Consequently, Nissan’s technical staff turned to Oracle for a proof of concept (POC) of bare metal instances on Oracle Cloud Infrastructure (OCI). Unlike with virtualized instances, OCI Compute bare metal instances gave Nissan all the compute power of a fully dedicated server with no virtualization overhead, delivered on demand for various customized applications.
“We chose HPC on OCI with bare metal high performance instances, as part of our cloud-first/multicloud strategy, to meet our global challenges of daily increasing simulation demand while meeting constant cost reduction demands. As expected, Oracle Cloud HPC brought Nissan a great return on investment.”

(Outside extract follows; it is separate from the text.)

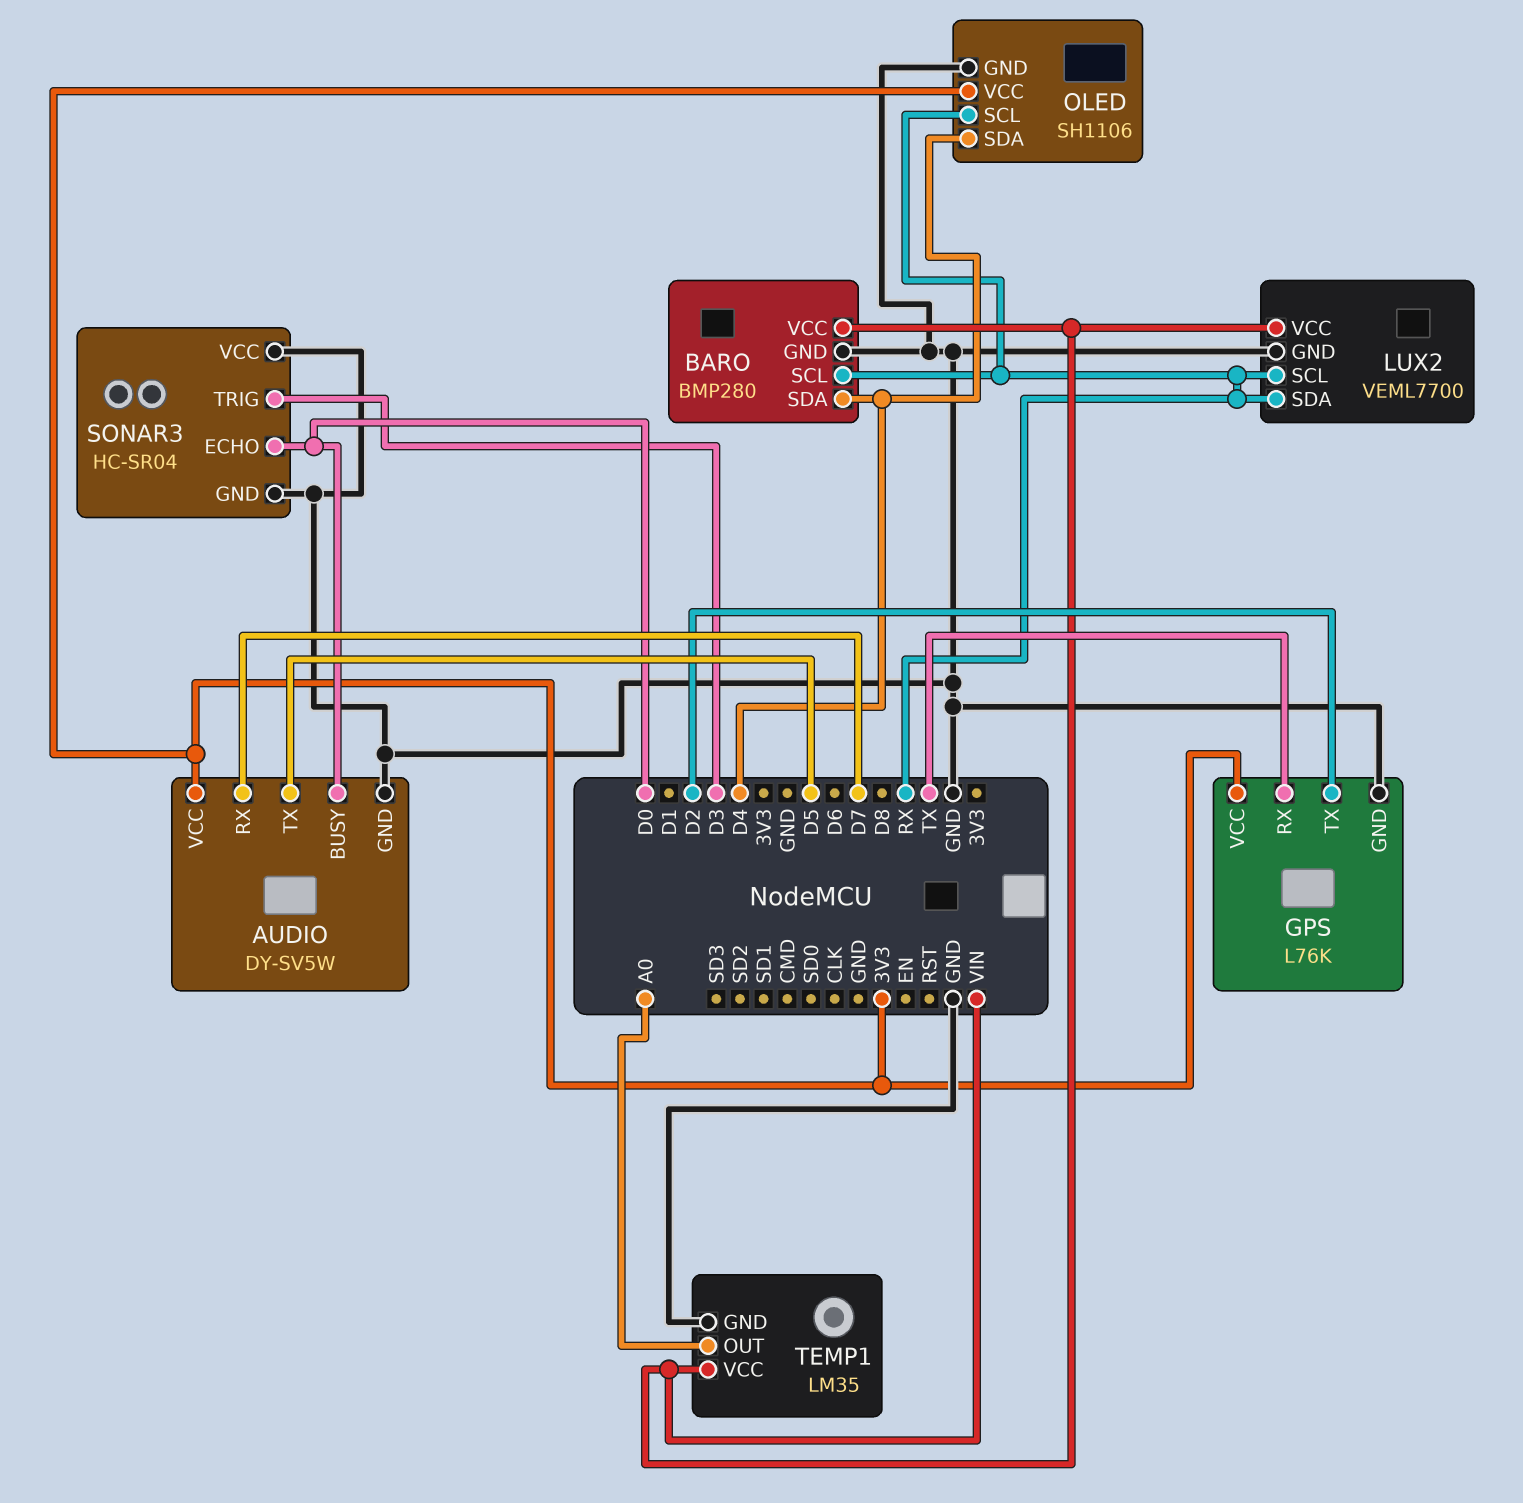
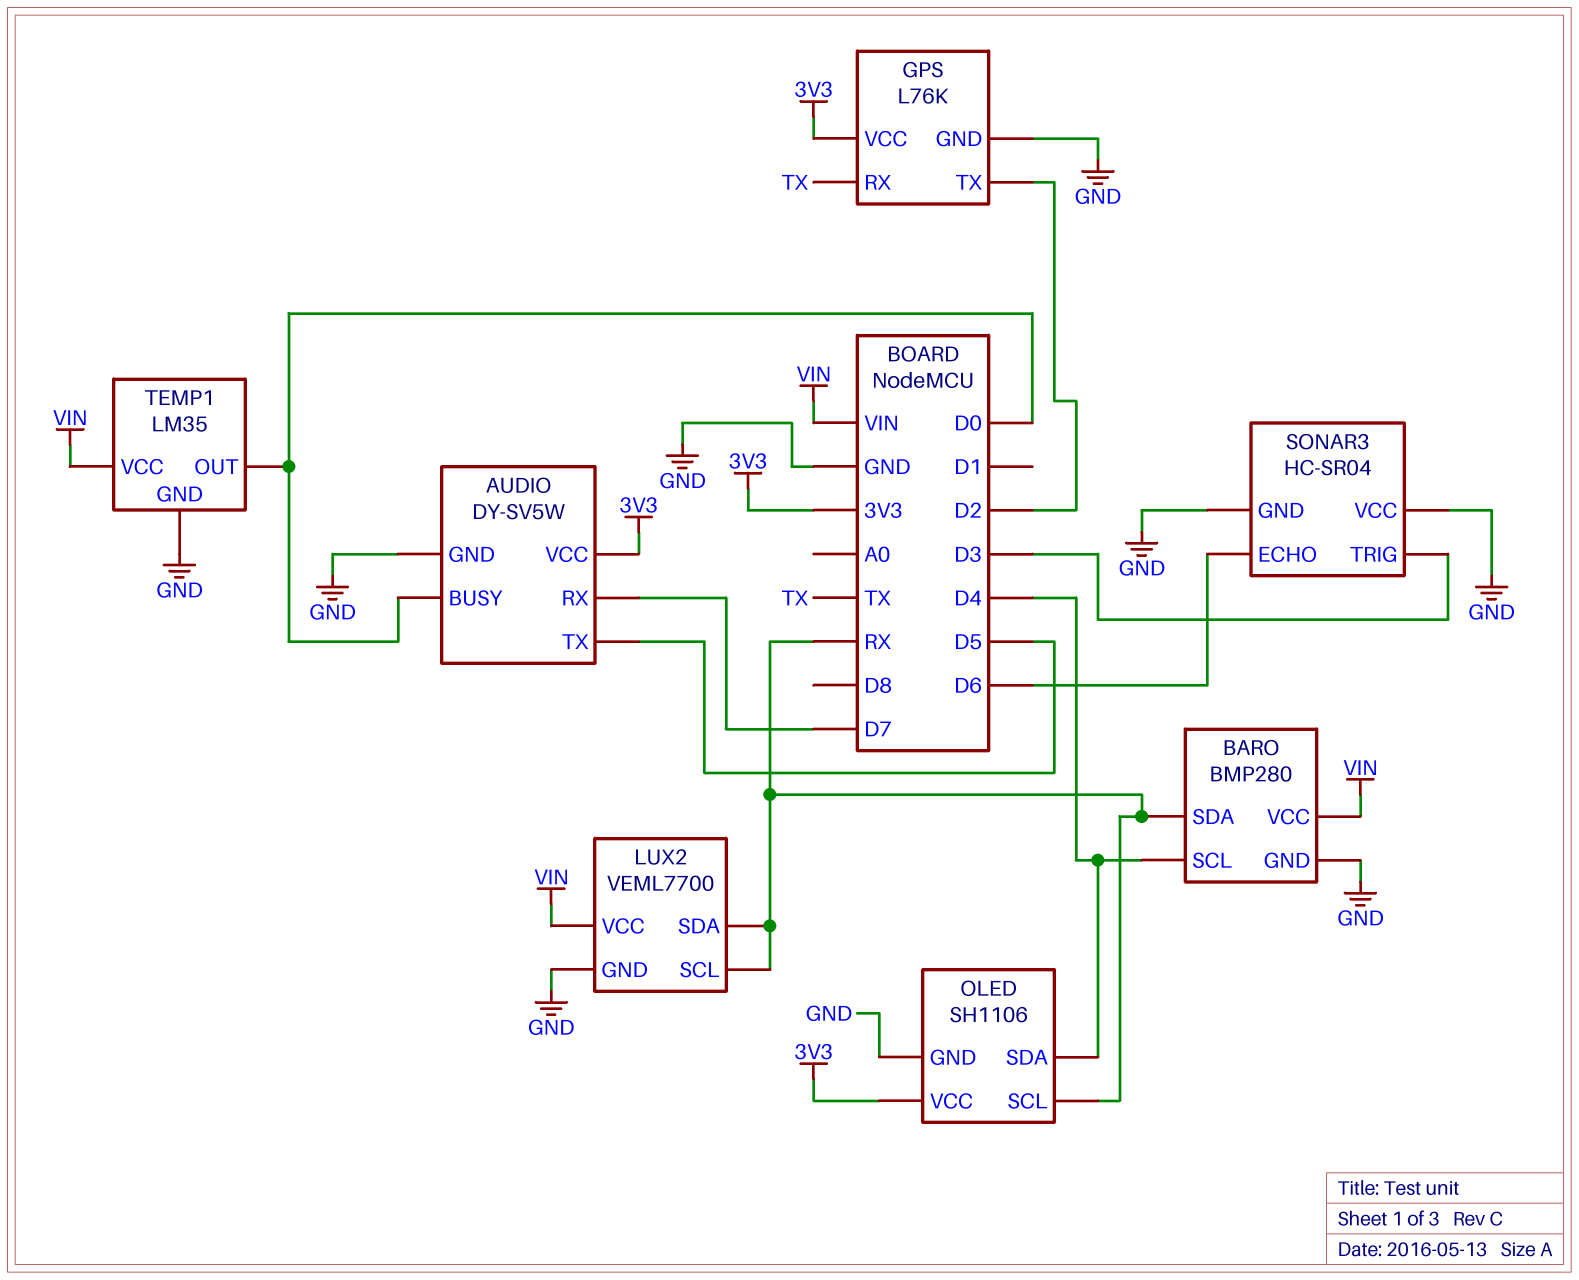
BARO pin SCL: RX -> D4
BARO pin SDA: D4 -> RX
SONAR3 pin ECHO: D0 -> D6
TEMP1 pin OUT: A0 -> D0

OCI is one of the first public clouds to offer bare metal HPC in a remote direct memory access (RDMA) cluster network. The POC validated that OCI could surpass Nissan’s performance expectations, with pricing comparable to the VM services it previously tested with the other cloud provider.
Nissan’s technical staff worked with Oracle throughout the migration, from defining requirements and customizing functions to full project implementation. “The migration process was extremely smooth,” Matsubara says. “Our internal teams quickly established a great working chemistry with Oracle’s support staff. The project took only about two months, and we didn’t experience any major problems.”
Nissan has migrated more than 40 customized CAE applications used by its engineers globally to OCI Compute bare metal instances.
Workloads at peak times can require tens of thousands of cores, which deliver superior performance and flexibility at a lower cost than its on-premises data centers. NVIDIA A10 GPUs, employed by the virtual desktop infrastructure for each CAE application, deliver 100 Gb/sec bandwidth which results in minimal latency.
OCI's autoscaling adjusts the number of Nissan’s compute instances to help deliver consistent performance for end users during periods of high demand, while also reducing costs during periods of low demand. Technical staff can automatically start up the necessary nodes and shut them down as soon as they’re no longer needed.
The significant performance improvement of highly parallel computing, powered by OCI, not only speeds up various simulations and improves the productivity of engineers but it also contributes to reducing application license costs. Some of the CAE applications Nissan uses are billed at an hourly rate, and those license fees vary depending on the number of allocated CPU cores. With OCI Compute bare metal, the number of simulation runs has increased but the license costs have remained the same. Overall, the OCI solution is about 30% less expensive than Nissan’s previous on-premises environment.
“We are already exploring ways to use AI and ML to shape the future of sustainable mobility and innovative designs,” Matsubara says. “We will rely heavily on Oracle and OCI to help us arrive at our desired destination.”